Requirements:
Reproduce all of the rows below word for word, keeping each line in its original order.

Given entries:
## Start
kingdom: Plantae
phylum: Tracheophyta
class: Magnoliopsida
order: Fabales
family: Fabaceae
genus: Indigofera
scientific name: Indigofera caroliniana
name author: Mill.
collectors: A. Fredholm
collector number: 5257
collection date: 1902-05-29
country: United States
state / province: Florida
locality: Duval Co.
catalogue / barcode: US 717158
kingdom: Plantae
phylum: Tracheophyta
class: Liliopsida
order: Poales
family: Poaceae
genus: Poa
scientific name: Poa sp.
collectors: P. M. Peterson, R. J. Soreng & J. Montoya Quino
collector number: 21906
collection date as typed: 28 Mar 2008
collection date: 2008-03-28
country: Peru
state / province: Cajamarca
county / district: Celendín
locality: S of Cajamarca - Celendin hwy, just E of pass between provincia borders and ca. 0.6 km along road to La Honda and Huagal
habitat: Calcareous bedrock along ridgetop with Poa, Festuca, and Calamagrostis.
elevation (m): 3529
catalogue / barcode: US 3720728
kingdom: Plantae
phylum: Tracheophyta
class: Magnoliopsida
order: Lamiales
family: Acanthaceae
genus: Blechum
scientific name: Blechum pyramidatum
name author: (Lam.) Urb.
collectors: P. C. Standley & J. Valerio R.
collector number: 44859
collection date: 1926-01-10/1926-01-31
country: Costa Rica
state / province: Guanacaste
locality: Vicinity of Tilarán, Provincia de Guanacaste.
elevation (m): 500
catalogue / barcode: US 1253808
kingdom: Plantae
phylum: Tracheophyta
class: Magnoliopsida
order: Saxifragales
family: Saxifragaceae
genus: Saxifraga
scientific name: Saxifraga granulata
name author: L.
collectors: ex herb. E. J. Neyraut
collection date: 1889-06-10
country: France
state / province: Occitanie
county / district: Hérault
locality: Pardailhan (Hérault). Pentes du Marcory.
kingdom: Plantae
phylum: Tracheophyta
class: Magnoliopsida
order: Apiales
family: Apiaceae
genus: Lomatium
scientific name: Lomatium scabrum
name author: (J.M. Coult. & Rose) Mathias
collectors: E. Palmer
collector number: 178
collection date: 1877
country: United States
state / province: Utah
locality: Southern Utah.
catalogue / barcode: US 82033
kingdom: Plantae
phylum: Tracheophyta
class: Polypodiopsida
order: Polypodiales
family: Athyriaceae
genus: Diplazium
## End
Reply:
kingdom: Plantae
phylum: Tracheophyta
class: Magnoliopsida
order: Fabales
family: Fabaceae
genus: Indigofera
scientific name: Indigofera caroliniana
name author: Mill.
collectors: A. Fredholm
collector number: 5257
collection date: 1902-05-29
country: United States
state / province: Florida
locality: Duval Co.
catalogue / barcode: US 717158
kingdom: Plantae
phylum: Tracheophyta
class: Liliopsida
order: Poales
family: Poaceae
genus: Poa
scientific name: Poa sp.
collectors: P. M. Peterson, R. J. Soreng & J. Montoya Quino
collector number: 21906
collection date as typed: 28 Mar 2008
collection date: 2008-03-28
country: Peru
state / province: Cajamarca
county / district: Celendín
locality: S of Cajamarca - Celendin hwy, just E of pass between provincia borders and ca. 0.6 km along road to La Honda and Huagal
habitat: Calcareous bedrock along ridgetop with Poa, Festuca, and Calamagrostis.
elevation (m): 3529
catalogue / barcode: US 3720728
kingdom: Plantae
phylum: Tracheophyta
class: Magnoliopsida
order: Lamiales
family: Acanthaceae
genus: Blechum
scientific name: Blechum pyramidatum
name author: (Lam.) Urb.
collectors: P. C. Standley & J. Valerio R.
collector number: 44859
collection date: 1926-01-10/1926-01-31
country: Costa Rica
state / province: Guanacaste
locality: Vicinity of Tilarán, Provincia de Guanacaste.
elevation (m): 500
catalogue / barcode: US 1253808
kingdom: Plantae
phylum: Tracheophyta
class: Magnoliopsida
order: Saxifragales
family: Saxifragaceae
genus: Saxifraga
scientific name: Saxifraga granulata
name author: L.
collectors: ex herb. E. J. Neyraut
collection date: 1889-06-10
country: France
state / province: Occitanie
county / district: Hérault
locality: Pardailhan (Hérault). Pentes du Marcory.
kingdom: Plantae
phylum: Tracheophyta
class: Magnoliopsida
order: Apiales
family: Apiaceae
genus: Lomatium
scientific name: Lomatium scabrum
name author: (J.M. Coult. & Rose) Mathias
collectors: E. Palmer
collector number: 178
collection date: 1877
country: United States
state / province: Utah
locality: Southern Utah.
catalogue / barcode: US 82033
kingdom: Plantae
phylum: Tracheophyta
class: Polypodiopsida
order: Polypodiales
family: Athyriaceae
genus: Diplazium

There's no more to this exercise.